取り組む課題:
**1.** 生産性に関する文章では、日本の人口が減少に転じたのは何年を境にしてだと書かれていますか。
**2.** 生産性に関する文章を、最後の文の後から書き継いでください。

原文:

生産性を伸ばす人事制度導入に必要なこと

スマートに仕事 従業員マネジメント

あなたの会社では生産性を意識した働き方ができていますか?

生産性は「生産性=労働力(生産力)÷労働時間」で定義されます。ですので、生産性を一言で上げていくといっても、そのどこを変えていくかで対策も異なってきます。一般的に生産性を上げていくと、労働時間を減らしてって結果を観測し改善を図っていかなければなかなか結果を得ることはできません。

今までの日本社会では、根性論に基づき会社のために全力で働くことこそが大事という論調で語られてきた節があります。基本的に時間外労働は辞さず、社員は身を粉にして働くことで一生を捧げるスタンスこそが正しく評価される、という形で生産性は労働時間を如何に伸ばすかで担保されてきました。

しかし、現代では働き方改革で代表されるように、個人のプライベートを尊重した人間らしい生活を送れるように働き方を見直すべき、というように労働時間を増やすのではなく、一人あたり労働時間を減らすことで成果を創出するにはどうしたら良いのか、にフォーカスして議論がなされるようになってきました。本日は現代の流れに沿って生産性を上げていくにはどのようにしたら良いのか、紐解いてご紹介します。


なぜ、労働力担保で生産性を上げていくことが見直されるようになったのか

では、なぜ労働力の担保が見直されるようになったのか、その背景を紐解いてみます。主な原因は2つあります。

人口減少の問題

日本は2010年を境にしてそれまで増え続けていた人口が減少に転じました。特に首都圏以外の地方都市では顕著で2050年までに約4,000万人は減少してしまうといった試算もされているほどです。行政を中心に危機感は全国に波及し、現在では「地方創生」というワードをもとに多額の予算を投じて各地域の魅力をプロモーション、移住者促進に向けて全国で盛んに取組みがなされています。当然ながら人口が減少してしまうと困るのは行政だけではありません。企業も労働力を担保しようにも人材を採用できなくなってきます。

それまでは買い手市場で特に広告にお金を掛けずとも応募が殺到していたのは今も昔、有効求人倍率は高いところで4倍以上を記録し過去最高の数値で推移しているのです。労働力を人材で担保できなくなった今、今までと同様に一人あたりの労働時間を上げ続けると一人あたりに業務が集中しすぐに消耗してしまう、健康を概して勤務できなくなってしまうと困るのは企業であり業績にも大きく影響するために見直しを迫られているのです。

データ:
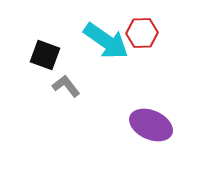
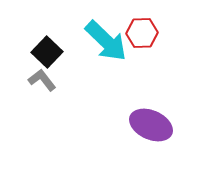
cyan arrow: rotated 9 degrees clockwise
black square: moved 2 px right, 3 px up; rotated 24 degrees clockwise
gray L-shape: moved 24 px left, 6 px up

課題別の解答:
**1.** 2010年です。

**2.**
若手社員による自傷事故の多発

大手を中心に今までと同じような風土で若手に多くの業務を集中させて満足に帰宅もできてない、休み出勤させるということが続いた結果、精神的に問題をきたし自らの命を絶ってしまう問題が後を絶たなくなりました。

その結果、大きな社会問題としてニュースでも大きく報道されるようになり、一度発生してしまうとその企業のブランドを大きく毀損してしまうために早急に対策を進める企業が多くなりました。代表されるのが残業時間の見直し。今までその日の勤務時間は個人に委ねられていましたが、20時に強制退社させるなどの対策をとる企業が増えてきたのです。


教育するのではなく、意識を変えることで生産力を高める

前章でも挙げた企業の対策として強制退社を挙げました。実はこの強制的に労働時間を短縮することは生産力を高める上で大きな効果があるのです。一見すると単純に労働時間が大幅に削減されることで営業時間が減り、売上に直結するように思えます。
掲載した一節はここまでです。